The first to die was killed when I was still in CA. I had been to Falls Church in earlier years. When i got there, it was constantly on the news. It was so blatant if you gassed up and was not hiding as much as you could, you probably had been drunk someplace.
On November 17, 2003, ex-soldier John Muhammad is found guilty of one of a series of sniper shootings that terrorized the metropolitan Washington, D.C. area and dominated national headlines in October 2002. Police charged that Muhammad and his 17-year-old accomplice, Lee Boyd Malvo, killed 10 people and wounded three others during a three-week killing spree. After just over six hours of deliberation, a jury convicted Muhammad of the October 9, 2002, shooting of Dean Meyers while he pumped gas at a Sunoco station in Manassas, Virginia.
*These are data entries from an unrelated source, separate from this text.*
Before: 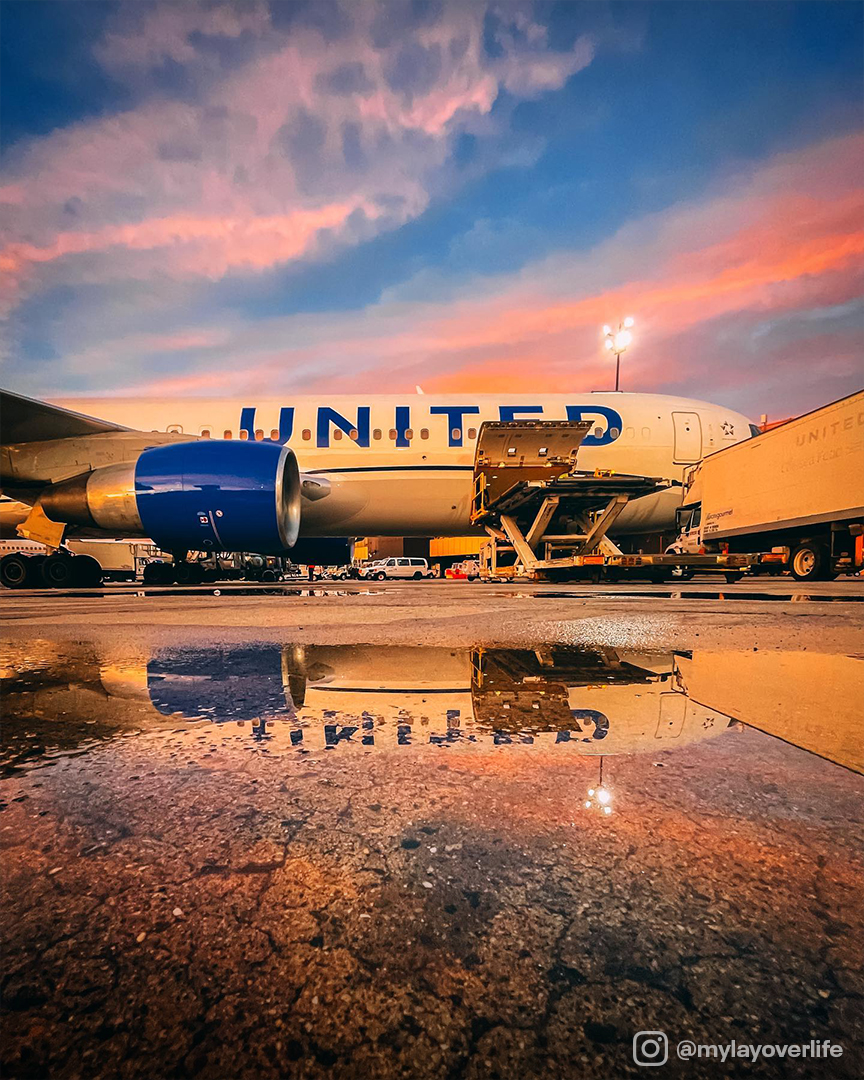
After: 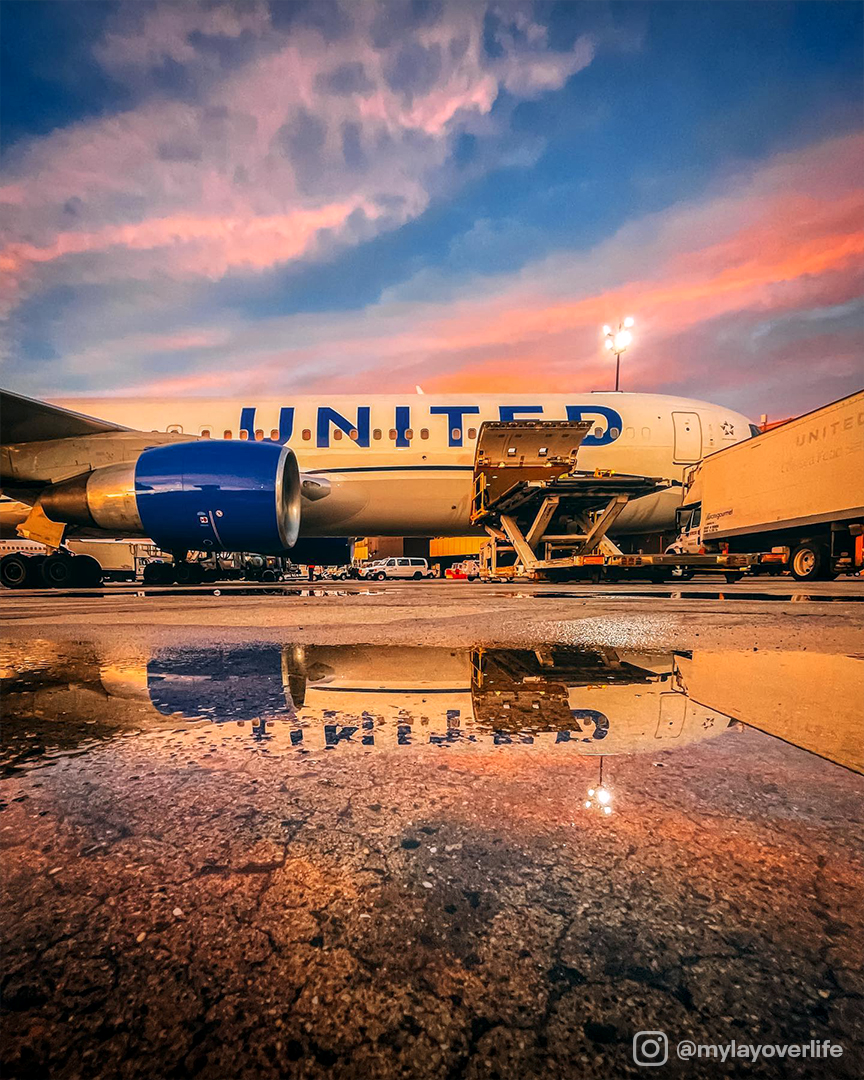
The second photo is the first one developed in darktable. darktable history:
levels: mode automatic, levels [0, 0.394, 0.787]
local contrast: on, module defaults
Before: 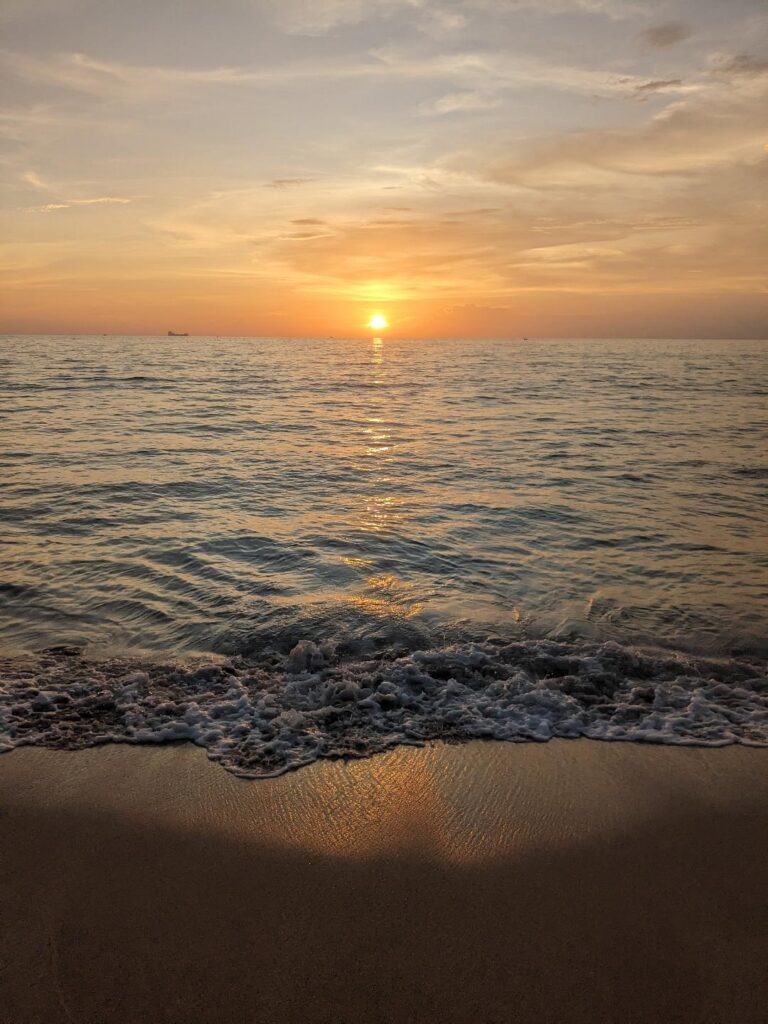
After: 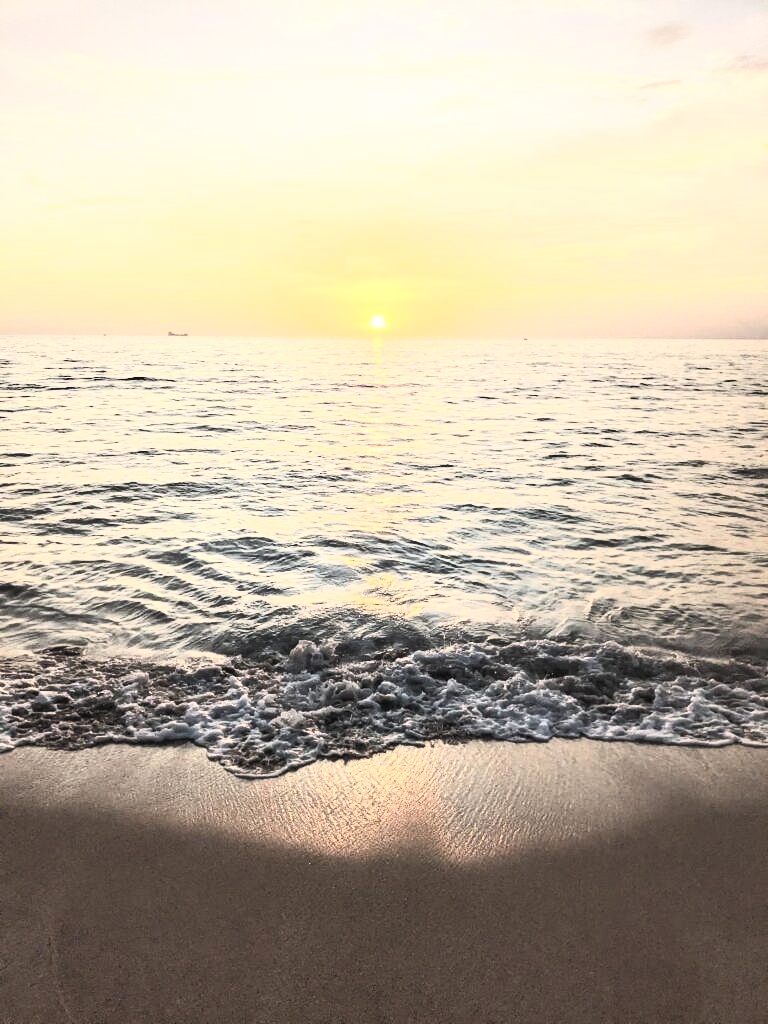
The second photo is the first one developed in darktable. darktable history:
contrast brightness saturation: contrast 0.57, brightness 0.57, saturation -0.34
exposure: black level correction 0, exposure 1.173 EV, compensate exposure bias true, compensate highlight preservation false
tone equalizer: on, module defaults
shadows and highlights: highlights color adjustment 0%, low approximation 0.01, soften with gaussian
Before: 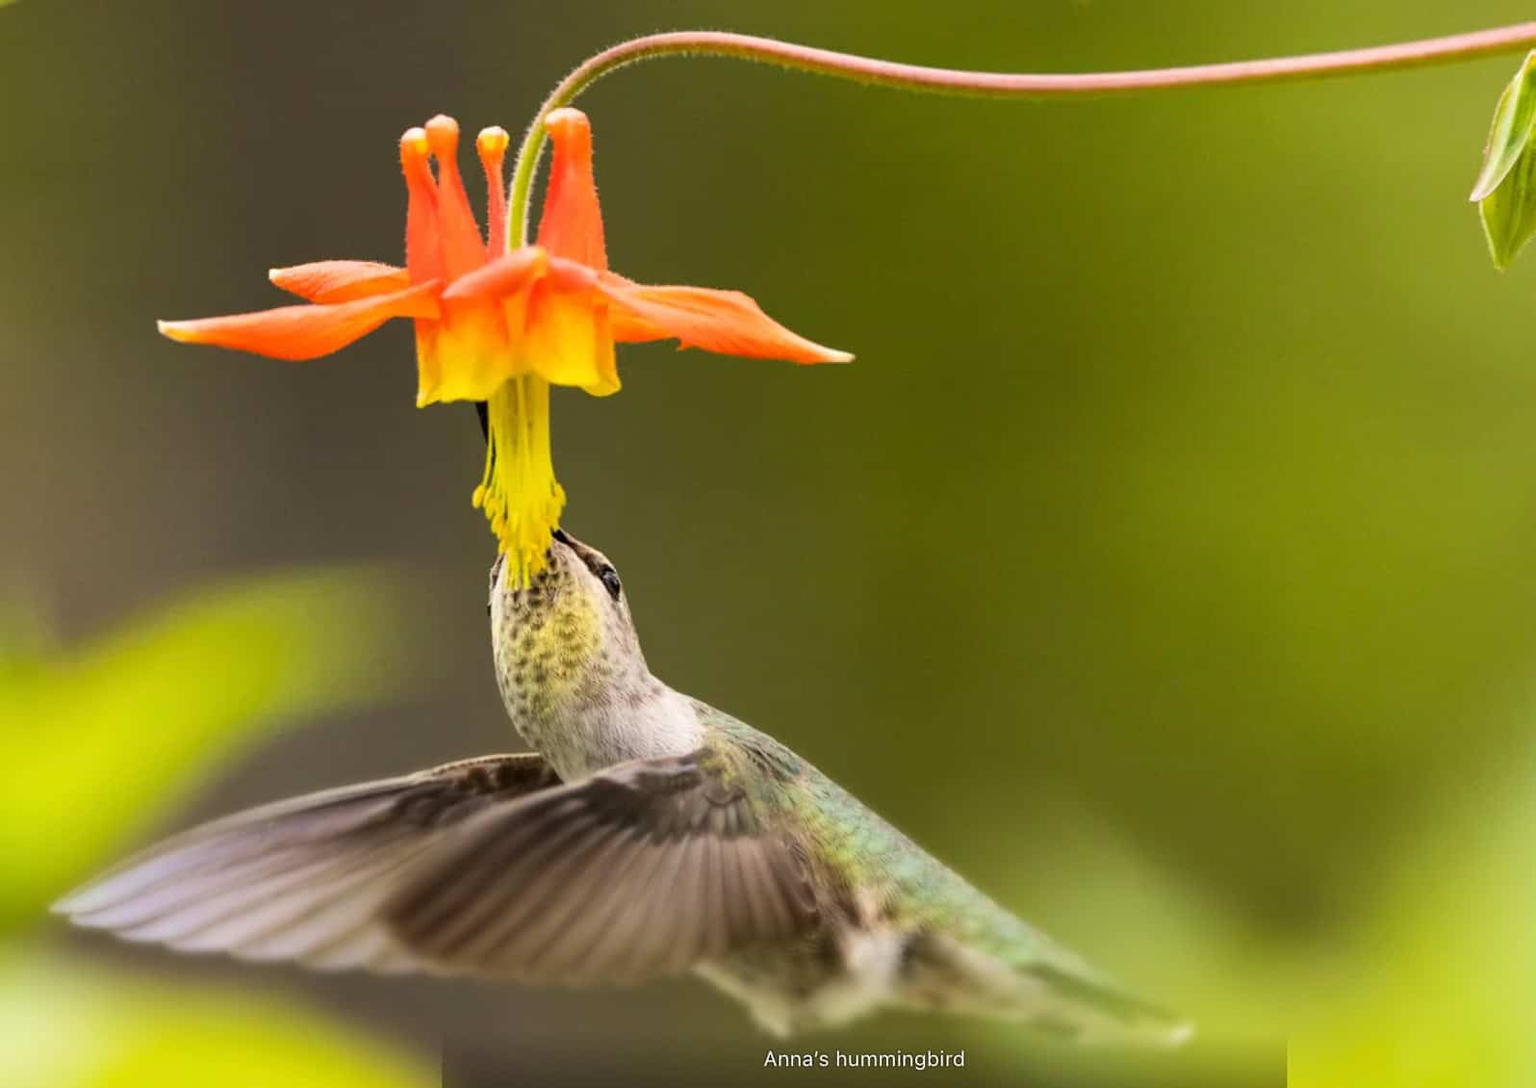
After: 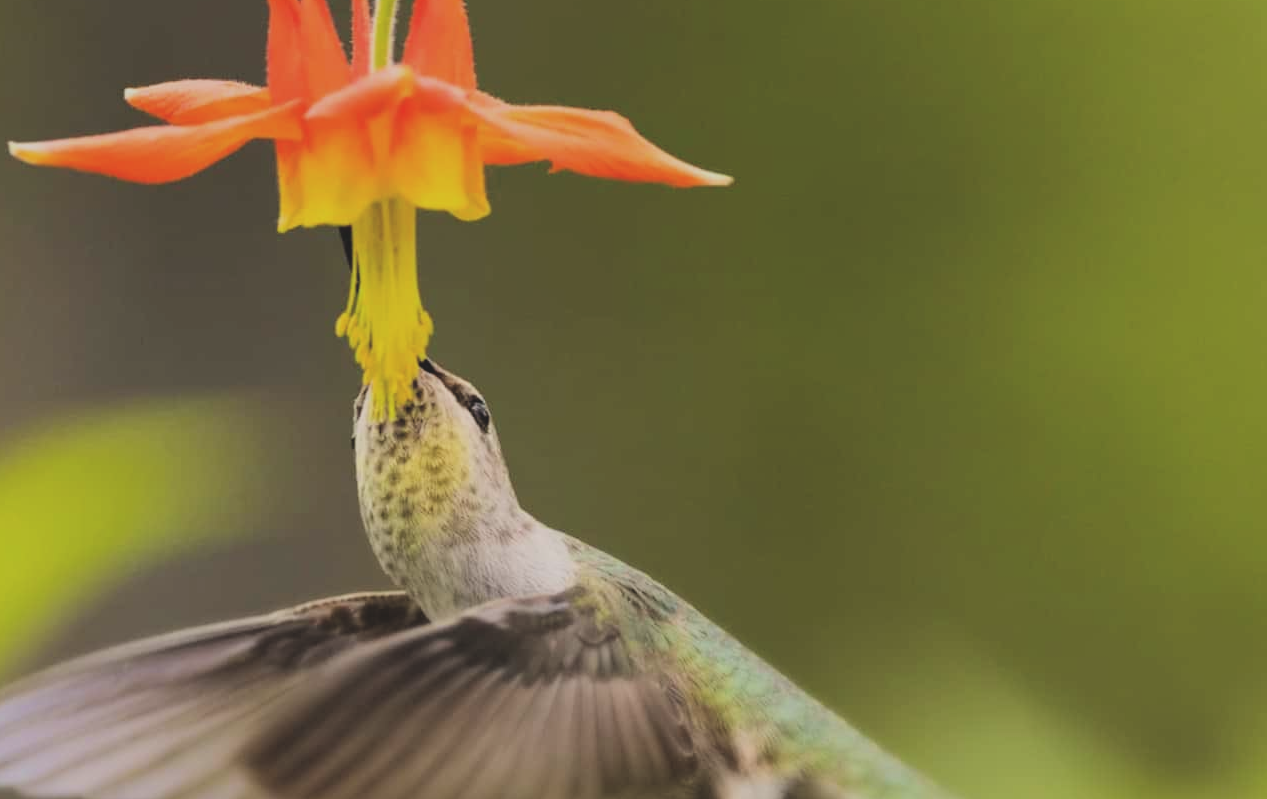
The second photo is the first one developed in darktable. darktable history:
filmic rgb: black relative exposure -7.65 EV, white relative exposure 4.56 EV, hardness 3.61, color science v6 (2022)
crop: left 9.712%, top 16.928%, right 10.845%, bottom 12.332%
exposure: black level correction -0.025, exposure -0.117 EV, compensate highlight preservation false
The first of the “Beltway sniper” attacks occurred on October 2, 2002, when five people died after being shot at long range over a 15-hour span in suburban Montgomery County, Maryland. Sniper-style shootings continued over the next three weeks—at gas stations and in parking lots within Washington, D.C.’s Beltway area and along Interstate 95 in Virginia. Local residents, frightened by the seemingly random nature of the shootings, which crossed racial, gender, and socioeconomic lines, crouched behind their cars while pumping gas and avoided outdoor activities. Schools held recess indoors and sports teams cancelled outdoor practices. The killers left a series of cryptic clues at crime scenes including tarot cards and notes and even called the police hotline, apparently trying to engage investigators in a dialogue.
John Muhammad was sentenced to death on March 9, 2004. He was executed on November 10, 2009. After a separate trial, Lee Boyd Malvo, who was a minor at the time of the shootings, was sentenced to life in prison without the possibility of parole.
Bunch of us were going to the execution to throw a good riddance party but they kept the date quiet.